SET TASK » Turn the lines from the start of the entries through the line containing "v(-150.84, -31.97) *", inclusive, into a numbered list, leaving out any blank lines.

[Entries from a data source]

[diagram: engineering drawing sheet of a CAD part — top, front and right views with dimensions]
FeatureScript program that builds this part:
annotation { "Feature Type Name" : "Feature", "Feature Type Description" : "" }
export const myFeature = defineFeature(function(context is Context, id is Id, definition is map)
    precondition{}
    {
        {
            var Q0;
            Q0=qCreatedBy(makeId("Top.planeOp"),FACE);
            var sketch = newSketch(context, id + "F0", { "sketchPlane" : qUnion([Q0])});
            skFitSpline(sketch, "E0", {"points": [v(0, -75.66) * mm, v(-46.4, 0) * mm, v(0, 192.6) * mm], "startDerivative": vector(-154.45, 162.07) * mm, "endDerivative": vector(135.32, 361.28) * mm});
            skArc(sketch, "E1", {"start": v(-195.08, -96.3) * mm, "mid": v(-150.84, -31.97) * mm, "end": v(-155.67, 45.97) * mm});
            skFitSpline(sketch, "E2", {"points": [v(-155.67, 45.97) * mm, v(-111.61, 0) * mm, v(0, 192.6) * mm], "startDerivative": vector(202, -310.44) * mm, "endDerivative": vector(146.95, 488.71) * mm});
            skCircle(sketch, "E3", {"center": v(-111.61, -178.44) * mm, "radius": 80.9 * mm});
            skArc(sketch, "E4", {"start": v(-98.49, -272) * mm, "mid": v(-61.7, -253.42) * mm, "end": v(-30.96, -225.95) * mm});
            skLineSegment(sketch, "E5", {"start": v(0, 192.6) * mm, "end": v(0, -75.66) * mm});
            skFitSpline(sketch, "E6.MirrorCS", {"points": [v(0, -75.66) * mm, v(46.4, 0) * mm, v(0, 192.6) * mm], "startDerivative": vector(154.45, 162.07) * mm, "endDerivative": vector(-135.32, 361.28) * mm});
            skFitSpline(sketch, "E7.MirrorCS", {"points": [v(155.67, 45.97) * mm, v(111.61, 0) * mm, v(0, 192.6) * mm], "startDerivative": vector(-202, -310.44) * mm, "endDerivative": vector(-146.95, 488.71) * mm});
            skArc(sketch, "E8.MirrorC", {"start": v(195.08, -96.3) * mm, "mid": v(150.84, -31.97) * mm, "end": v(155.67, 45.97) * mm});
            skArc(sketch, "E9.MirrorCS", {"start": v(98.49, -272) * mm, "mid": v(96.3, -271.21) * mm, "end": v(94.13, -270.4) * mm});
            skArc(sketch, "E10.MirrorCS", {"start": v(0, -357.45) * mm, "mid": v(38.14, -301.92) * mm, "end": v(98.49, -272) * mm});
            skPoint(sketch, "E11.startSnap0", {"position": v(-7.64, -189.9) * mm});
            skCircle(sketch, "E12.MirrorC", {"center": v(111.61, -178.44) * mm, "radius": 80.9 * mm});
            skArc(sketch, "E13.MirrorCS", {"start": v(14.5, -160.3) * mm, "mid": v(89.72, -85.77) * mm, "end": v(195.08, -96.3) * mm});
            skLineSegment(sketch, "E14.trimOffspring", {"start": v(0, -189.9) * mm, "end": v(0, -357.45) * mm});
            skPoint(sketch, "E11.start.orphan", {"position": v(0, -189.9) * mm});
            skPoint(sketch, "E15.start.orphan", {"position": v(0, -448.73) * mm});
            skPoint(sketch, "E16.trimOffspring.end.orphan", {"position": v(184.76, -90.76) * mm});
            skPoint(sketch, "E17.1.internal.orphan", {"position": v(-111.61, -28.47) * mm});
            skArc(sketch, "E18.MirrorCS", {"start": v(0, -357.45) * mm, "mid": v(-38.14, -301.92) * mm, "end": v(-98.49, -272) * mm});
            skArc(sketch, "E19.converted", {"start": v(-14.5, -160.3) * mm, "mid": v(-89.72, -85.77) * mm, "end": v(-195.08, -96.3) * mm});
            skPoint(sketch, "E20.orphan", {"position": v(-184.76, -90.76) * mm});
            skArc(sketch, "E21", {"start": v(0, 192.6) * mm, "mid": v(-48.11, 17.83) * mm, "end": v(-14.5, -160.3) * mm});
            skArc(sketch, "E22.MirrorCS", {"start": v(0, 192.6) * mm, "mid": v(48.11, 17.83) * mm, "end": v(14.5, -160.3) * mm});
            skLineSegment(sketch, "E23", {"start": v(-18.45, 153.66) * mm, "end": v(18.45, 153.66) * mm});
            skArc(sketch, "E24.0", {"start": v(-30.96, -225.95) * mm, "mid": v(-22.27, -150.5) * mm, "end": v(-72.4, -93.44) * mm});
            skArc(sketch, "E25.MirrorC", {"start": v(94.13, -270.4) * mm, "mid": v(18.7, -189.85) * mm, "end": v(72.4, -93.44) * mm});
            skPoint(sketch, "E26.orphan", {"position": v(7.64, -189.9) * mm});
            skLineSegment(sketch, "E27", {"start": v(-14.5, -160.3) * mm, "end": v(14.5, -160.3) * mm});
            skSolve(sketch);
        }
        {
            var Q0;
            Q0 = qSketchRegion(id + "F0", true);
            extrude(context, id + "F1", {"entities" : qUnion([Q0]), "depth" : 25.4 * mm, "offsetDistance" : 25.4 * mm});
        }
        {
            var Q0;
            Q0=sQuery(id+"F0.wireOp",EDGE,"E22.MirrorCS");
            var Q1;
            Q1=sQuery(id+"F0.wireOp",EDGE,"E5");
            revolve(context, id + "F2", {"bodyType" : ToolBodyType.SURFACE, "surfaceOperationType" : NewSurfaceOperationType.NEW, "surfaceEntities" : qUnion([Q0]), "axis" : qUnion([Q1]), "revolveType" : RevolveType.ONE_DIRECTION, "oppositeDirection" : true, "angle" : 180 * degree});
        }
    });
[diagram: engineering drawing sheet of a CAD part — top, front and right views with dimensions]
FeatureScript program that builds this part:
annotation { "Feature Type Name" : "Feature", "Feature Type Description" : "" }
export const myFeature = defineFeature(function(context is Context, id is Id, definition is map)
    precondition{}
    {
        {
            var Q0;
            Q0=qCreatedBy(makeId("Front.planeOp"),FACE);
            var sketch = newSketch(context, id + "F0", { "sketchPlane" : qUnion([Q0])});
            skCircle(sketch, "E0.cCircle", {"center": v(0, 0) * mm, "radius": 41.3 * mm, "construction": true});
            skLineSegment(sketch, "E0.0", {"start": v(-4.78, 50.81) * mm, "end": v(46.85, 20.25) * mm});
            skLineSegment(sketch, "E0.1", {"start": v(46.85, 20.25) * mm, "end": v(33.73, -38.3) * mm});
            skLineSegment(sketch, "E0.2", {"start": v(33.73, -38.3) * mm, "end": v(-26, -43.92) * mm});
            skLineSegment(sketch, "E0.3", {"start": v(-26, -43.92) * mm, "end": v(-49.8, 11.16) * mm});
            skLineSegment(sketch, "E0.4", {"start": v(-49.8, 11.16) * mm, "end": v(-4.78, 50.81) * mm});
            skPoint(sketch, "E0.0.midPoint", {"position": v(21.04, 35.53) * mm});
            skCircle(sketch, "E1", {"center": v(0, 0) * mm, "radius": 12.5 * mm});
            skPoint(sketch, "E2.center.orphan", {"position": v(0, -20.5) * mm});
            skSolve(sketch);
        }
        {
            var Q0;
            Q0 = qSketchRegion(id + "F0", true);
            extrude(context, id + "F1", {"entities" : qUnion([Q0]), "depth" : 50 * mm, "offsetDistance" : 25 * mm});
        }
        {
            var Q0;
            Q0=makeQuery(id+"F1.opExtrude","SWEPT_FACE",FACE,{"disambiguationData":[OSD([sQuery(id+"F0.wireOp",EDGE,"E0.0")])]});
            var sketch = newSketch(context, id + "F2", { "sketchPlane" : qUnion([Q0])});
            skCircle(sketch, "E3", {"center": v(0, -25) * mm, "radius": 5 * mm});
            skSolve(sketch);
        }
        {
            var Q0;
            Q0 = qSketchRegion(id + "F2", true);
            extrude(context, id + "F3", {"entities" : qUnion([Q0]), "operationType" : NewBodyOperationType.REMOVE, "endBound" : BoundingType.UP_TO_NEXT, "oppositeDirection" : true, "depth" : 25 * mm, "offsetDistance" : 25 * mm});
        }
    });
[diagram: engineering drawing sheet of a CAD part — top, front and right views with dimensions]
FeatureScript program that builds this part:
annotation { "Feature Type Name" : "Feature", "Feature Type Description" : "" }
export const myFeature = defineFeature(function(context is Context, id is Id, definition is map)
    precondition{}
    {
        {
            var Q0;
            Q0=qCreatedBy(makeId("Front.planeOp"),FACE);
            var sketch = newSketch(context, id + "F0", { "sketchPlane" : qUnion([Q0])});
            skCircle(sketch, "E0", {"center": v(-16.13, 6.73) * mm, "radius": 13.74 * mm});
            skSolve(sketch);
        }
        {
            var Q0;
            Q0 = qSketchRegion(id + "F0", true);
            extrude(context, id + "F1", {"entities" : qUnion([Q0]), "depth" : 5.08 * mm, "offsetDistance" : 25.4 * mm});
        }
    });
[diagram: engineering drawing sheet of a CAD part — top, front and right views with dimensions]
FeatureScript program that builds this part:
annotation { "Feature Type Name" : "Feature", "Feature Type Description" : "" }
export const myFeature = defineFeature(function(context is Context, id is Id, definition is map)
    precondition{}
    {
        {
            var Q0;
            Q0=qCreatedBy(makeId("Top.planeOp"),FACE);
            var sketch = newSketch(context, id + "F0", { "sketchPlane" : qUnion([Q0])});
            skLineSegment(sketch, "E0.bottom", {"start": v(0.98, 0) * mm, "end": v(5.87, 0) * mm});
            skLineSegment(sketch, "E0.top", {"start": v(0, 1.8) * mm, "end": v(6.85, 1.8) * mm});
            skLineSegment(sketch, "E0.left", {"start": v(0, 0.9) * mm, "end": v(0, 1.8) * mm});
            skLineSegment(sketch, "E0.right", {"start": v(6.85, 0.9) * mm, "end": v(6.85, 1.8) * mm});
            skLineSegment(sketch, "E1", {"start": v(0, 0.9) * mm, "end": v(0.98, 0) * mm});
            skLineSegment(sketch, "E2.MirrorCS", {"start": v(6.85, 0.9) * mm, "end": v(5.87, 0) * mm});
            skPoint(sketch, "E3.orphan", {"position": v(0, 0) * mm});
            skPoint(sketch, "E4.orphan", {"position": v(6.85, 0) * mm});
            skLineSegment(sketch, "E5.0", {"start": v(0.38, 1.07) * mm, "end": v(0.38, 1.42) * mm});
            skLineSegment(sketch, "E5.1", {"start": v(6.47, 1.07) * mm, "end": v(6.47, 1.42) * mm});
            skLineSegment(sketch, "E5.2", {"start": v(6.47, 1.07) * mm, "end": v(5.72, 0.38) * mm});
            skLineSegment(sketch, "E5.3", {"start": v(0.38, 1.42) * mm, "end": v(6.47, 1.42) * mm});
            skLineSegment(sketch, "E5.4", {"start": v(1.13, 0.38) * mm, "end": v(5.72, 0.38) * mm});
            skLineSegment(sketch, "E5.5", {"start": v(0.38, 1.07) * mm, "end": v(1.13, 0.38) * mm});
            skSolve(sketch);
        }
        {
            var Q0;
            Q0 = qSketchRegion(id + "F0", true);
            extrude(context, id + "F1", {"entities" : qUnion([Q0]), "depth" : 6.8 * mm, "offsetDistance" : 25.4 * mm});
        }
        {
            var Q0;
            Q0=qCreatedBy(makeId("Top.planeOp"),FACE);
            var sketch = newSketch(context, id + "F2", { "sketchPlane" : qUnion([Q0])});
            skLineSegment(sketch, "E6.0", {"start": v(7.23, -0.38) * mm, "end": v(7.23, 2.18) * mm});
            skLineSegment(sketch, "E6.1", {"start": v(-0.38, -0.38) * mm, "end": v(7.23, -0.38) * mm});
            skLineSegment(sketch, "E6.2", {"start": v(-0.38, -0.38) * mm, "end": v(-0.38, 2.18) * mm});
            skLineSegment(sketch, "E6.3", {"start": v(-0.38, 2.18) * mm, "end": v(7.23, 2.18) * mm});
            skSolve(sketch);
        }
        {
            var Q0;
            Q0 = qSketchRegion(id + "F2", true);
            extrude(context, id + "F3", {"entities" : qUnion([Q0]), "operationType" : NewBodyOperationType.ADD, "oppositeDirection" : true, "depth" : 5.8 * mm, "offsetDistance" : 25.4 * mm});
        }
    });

SOLUTION TO THIS TASK »
1. [diagram: engineering drawing sheet of a CAD part — top, front and right views with dimensions]
2. FeatureScript program that builds this part:
3. annotation { "Feature Type Name" : "Feature", "Feature Type Description" : "" }
4. export const myFeature = defineFeature(function(context is Context, id is Id, definition is map)
5.     precondition{}
6.     {
7.         {
8.             var Q0;
9.             Q0=qCreatedBy(makeId("Top.planeOp"),FACE);
10.             var sketch = newSketch(context, id + "F0", { "sketchPlane" : qUnion([Q0])});
11.             skFitSpline(sketch, "E0", {"points": [v(0, -75.66) * mm, v(-46.4, 0) * mm, v(0, 192.6) * mm], "startDerivative": vector(-154.45, 162.07) * mm, "endDerivative": vector(135.32, 361.28) * mm});
12.             skArc(sketch, "E1", {"start": v(-195.08, -96.3) * mm, "mid": v(-150.84, -31.97) * mm, "end": v(-155.67, 45.97) * mm});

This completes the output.